- [Alıntı metin]

_____

Deep Web ortamlarında satın alınabilen ve “Commodity Trojan” (Ticari Truva Atı) olarak da bilinen fidye yazılımı saldırıları, yama ve uç nokta güvenlik açıkları olan sistemlere karşı etkili oluyor. 2020’nin sonundan 2021’in başına kadar bu saldırı aktörleri, eğitim, sağlık, enerji ve kamu hizmetleri, devlet kurumları ve çok daha fazlasını hedef aldı. Cisco Talos Incidence Response, Hafnium’dan kaynaklanan Microsoft Exchange güvenlik açıklarının yer aldığı giderek artan olaylara, şirketlerin yaygın bir biçimde kullanıma sunulan SolarWinds’e farkında olmadan truva atı bulaşmış güncellemeler indirdiği çeşitli vakalara müdahale etti.
CISCO Talos Incident Response (CTIR) üst üste yedinci çeyrekte de yine fidye yazılımlarının en yaygın tehdit olduğunu tespit etti. Kasım 2020 ile Ocak 2021 arasında bu türün en yaygın örnekleri ise Ryuk ve Vatet oldu. Cisco Talos ayrıca Egregor ve WastedLocker varyantlarının da dünya genelinde çeşitli kuruluşları hedef almaya devam ettiğini belirledi.

_____

- [Kayıtlı veri girdileri]

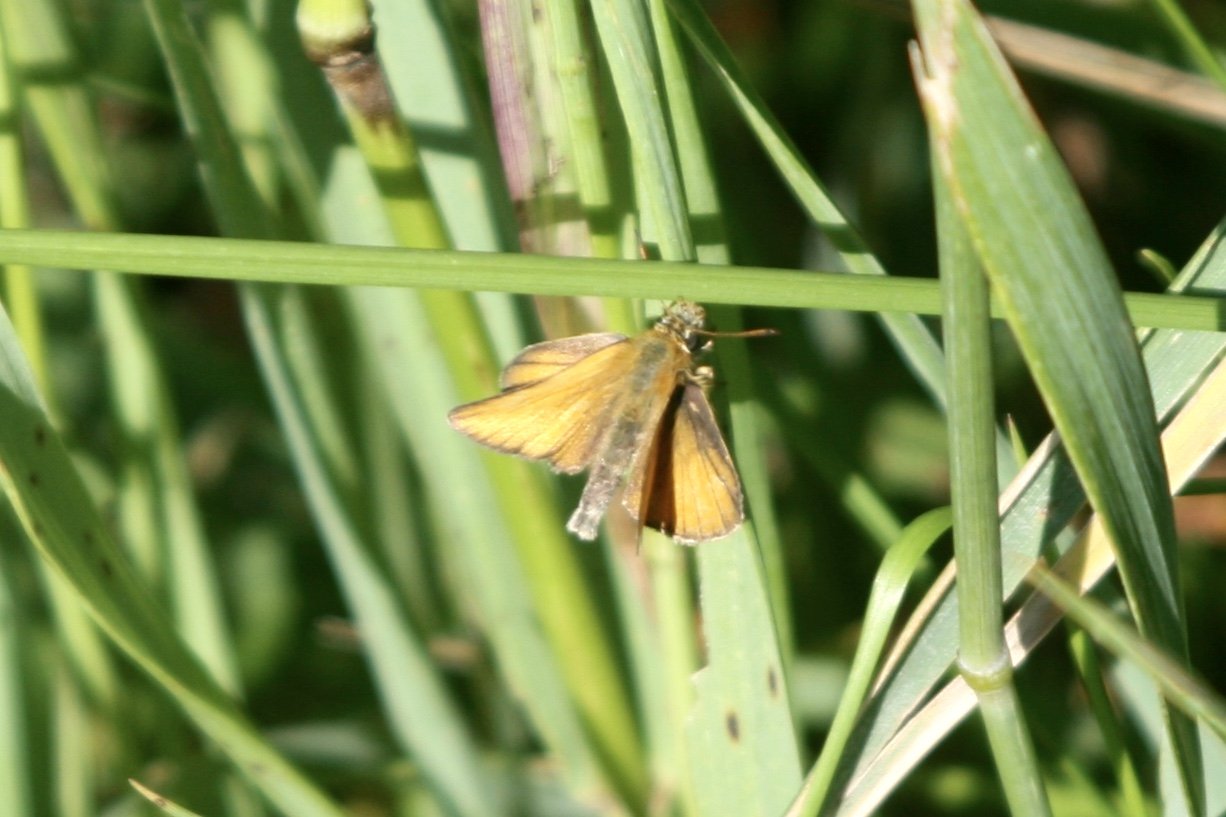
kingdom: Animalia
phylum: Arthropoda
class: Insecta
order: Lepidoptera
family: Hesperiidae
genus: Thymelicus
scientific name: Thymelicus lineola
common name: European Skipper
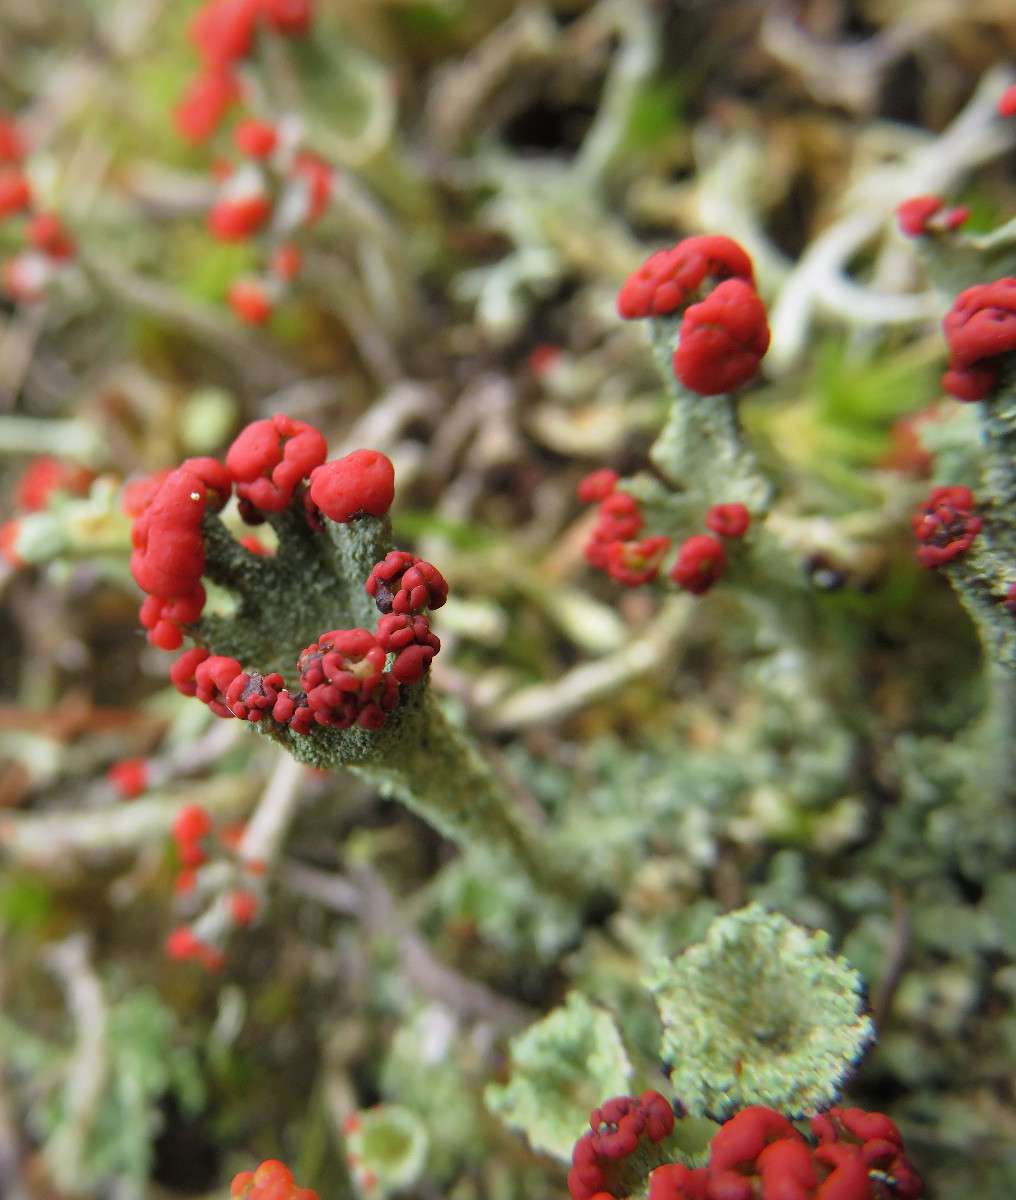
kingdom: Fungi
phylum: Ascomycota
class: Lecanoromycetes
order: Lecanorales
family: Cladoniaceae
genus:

_____

- [Görev tanımı] Fidye yazılımlarıyla ilgili metne göre, Kasım 2020 ile Ocak 2021 arasında bu türün en yaygın örnekleri hangileri oldu? Öğelerin bu çalışmada hiçbir işlevi yoktur.

- [Alıştırma çözümü] Ryuk ve Vatet.